Examining which executor is currently set can be done by running the following command.
airflow config get-value core executor
3.3.5 DAG Directory
The DAG directory contains the DAG files written in Python. The DAG directory is read and used by each Airflow component for a different purpose. The web interface lists all written DAGs from the directory as well as their content. The scheduler and executor run a DAG or a task based on the input read from the DAG directory.

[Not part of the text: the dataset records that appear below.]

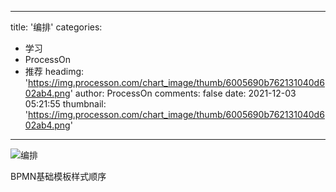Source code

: 
---
title: '编排'
categories: 
 - 学习
 - ProcessOn
 - 推荐
headimg: 'https://img.processon.com/chart_image/thumb/6005690b762131040d602ab4.png'
author: ProcessOn
comments: false
date: 2021-12-03 05:21:55
thumbnail: 'https://img.processon.com/chart_image/thumb/6005690b762131040d602ab4.png'
---

<div>   
<img class="thumb" alt="编排" src="https://img.processon.com/chart_image/thumb/6005690b762131040d602ab4.png" referrerpolicy="no-referrer">
<p>BPMN基础模板样式顺序
</p>  
</div>
            
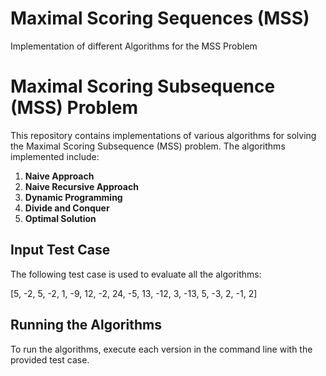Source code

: # Maximal Scoring Sequences (MSS)
Implementation of different Algorithms for the MSS Problem

# Maximal Scoring Subsequence (MSS) Problem

This repository contains implementations of various algorithms for solving the Maximal Scoring Subsequence (MSS) problem. The algorithms implemented include:

1. **Naive Approach**  
2. **Naive Recursive Approach**  
3. **Dynamic Programming**  
4. **Divide and Conquer**  
5. **Optimal Solution**

## Input Test Case

The following test case is used to evaluate all the algorithms:

[5, -2, 5, -2, 1, -9, 12, -2, 24, -5, 13, -12, 3, -13, 5, -3, 2, -1, 2]

## Running the Algorithms

To run the algorithms, execute each version in the command line with the provided test case.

The DAG directory can be of different nature. It can be a local folder in case of a local installation, or also use a separate repository like Git where the DAG files are stored. The scheduler will recurse through the DAG Directory so it is also possible to create subfolders for example based on different projects.
3.3.6 Metadata Database
The metadata database is used to store data of the scheduler, executor, and the webserver, such as scheduling- or runtime, user settings, or XCom. It is beneficial to run the metadata database as a separate component to keep all data safe and secure in case there are erroneous other parts of the infrastructure. Such considerations account for the architectural decisions of an Airflow deployment and the metadata database itself. For example, it is possible to run Airflow and all of its components on a Kubernetes cluster. However, this is not necessarily recommended as it is prone to the cluster and its accessibility itself. It is also possible to outsource Airflow components such as the metadata database to use a clouds’ distinguished database resources for example. For example to store all metadata, in the Relational Database Service (RDS) on the AWS Cloud.